Finalmente apareceu no streaming um dos filmes mais inacreditáveis que eu já assisti: Butt Boy (2019), de Tyler Cornack. O título está disponível para aluguel digital no Apple TV.
Lançado no Fantastic Fest, festival de Austin, no Texas, dedicado aos gêneros da ação, da fantasia, da ficção científica e do terror, Butt Boy não arrecadou um centavo nos cinemas — sua estreia no circuito comercial foi cancelada por causa da pandemia de covid-19.
Também não ganhou nenhum prêmio na sua trajetória, mas conquistou o coração do veterano John Waters, cineasta celebrizado por títulos transgressivos, como Pink Flamingos (1972), Hairspray: E Éramos Todos Jovens (1988), Cry-Baby (1990) e Cecil Bem Demente (2000). Convidado pelo jornal The New York Times a votar na eleição dos 100 melhores filmes do século 21, Waters incluiu Butt Boy na lista dos seus 10 preferidos.
Eu vi Butt Boy na edição de 2020 do Fantaspoa, o Festival Internacional de Cinema Fantástico de Porto Alegre, que foi totalmente online por causa da pandemia. Aliás, o Fantaspoa é famoso por proporcionar ao público filmes do tipo um em um milhão, como Rabo de Cavalo (2021), dos indianos Manoj Leonel Jason e Shyam Sunder, Mesa Maldita (2022), do espanhol Caye Casas, e Sanduíche Quente (2024), do uruguaio Manuel Facal.
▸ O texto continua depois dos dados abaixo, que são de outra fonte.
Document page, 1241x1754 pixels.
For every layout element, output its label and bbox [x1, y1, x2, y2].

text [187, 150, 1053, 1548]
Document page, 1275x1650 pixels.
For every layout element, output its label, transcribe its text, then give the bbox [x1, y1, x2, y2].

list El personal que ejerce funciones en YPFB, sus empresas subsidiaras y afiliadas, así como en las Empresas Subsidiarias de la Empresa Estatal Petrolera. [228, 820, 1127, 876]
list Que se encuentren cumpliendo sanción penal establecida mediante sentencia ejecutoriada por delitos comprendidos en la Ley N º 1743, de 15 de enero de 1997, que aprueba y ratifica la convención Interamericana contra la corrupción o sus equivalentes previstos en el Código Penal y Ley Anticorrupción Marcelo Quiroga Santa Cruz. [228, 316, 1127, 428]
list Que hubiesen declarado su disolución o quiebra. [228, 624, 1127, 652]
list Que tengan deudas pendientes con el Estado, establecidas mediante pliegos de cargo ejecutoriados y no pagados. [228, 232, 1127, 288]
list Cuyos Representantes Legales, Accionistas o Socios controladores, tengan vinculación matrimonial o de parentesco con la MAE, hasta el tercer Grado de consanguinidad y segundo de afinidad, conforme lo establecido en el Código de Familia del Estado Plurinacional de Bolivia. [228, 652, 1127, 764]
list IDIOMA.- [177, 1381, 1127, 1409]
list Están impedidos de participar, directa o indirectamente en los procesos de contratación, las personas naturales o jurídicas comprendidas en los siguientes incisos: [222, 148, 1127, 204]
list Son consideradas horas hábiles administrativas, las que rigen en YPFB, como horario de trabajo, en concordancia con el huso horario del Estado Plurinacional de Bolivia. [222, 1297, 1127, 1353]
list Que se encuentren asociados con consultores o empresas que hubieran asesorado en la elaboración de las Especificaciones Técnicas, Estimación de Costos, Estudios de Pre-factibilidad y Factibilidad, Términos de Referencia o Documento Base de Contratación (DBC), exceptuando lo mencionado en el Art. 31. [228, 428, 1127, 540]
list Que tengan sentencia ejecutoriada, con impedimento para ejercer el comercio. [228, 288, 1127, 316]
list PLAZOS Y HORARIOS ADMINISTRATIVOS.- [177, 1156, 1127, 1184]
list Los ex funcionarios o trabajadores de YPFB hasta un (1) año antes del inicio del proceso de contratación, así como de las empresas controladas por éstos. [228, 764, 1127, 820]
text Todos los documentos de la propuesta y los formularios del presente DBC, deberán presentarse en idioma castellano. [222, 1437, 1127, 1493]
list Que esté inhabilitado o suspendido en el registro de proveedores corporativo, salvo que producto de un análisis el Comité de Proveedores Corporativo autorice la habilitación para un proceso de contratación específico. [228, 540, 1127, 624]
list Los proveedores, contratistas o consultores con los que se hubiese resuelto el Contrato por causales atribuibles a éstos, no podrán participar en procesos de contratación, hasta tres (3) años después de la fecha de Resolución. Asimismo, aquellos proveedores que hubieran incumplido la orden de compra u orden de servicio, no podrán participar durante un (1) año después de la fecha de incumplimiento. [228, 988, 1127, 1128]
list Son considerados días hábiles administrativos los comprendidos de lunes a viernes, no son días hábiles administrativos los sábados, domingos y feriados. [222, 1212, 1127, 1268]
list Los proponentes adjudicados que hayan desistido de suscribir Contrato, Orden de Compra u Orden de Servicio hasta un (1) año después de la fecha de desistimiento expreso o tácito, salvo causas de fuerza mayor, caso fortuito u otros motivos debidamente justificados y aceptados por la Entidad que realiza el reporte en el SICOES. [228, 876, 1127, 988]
Os diretores e roteiristas destacados pelo festival fogem muito do convencional, do formulaico, da embalagem pronta para consumo universal. Portanto, é importante dizer que Butt Boy, definitivamente, não é para todos os gostos. Mas que coisa boa foi ter sido exposto a um filme assim.

Dirigido e coescrito por Tyler Cornack, o filme tem como personagem principal um sujeito com esposa, filho e trabalho, Chip Gutchel (interpretado pelo próprio realizador). Esse cara descobre prazer e alívio para suas angústias ao engolir, pelo ânus, coisas como um controle remoto ou um cachorrinho. Sim, isso mesmo, até um cachorrinho. E quando falo em engolir, é isso mesmo também: essas coisas somem.
Mais não conto para não estragar a surpresa. Só digo que, apesar da premissa escatológica, você vai encontrar bastante sensibilidade neste estudo sobre compulsão e solidão, e que também mistura um pouco de comédia com um pouco de policial a partir da entrada em cena de um detetive, Russell Fox (Tyler Rice), que passa a frequentar as mesmas reuniões de A.A. em que Chip escamoteia seu vício.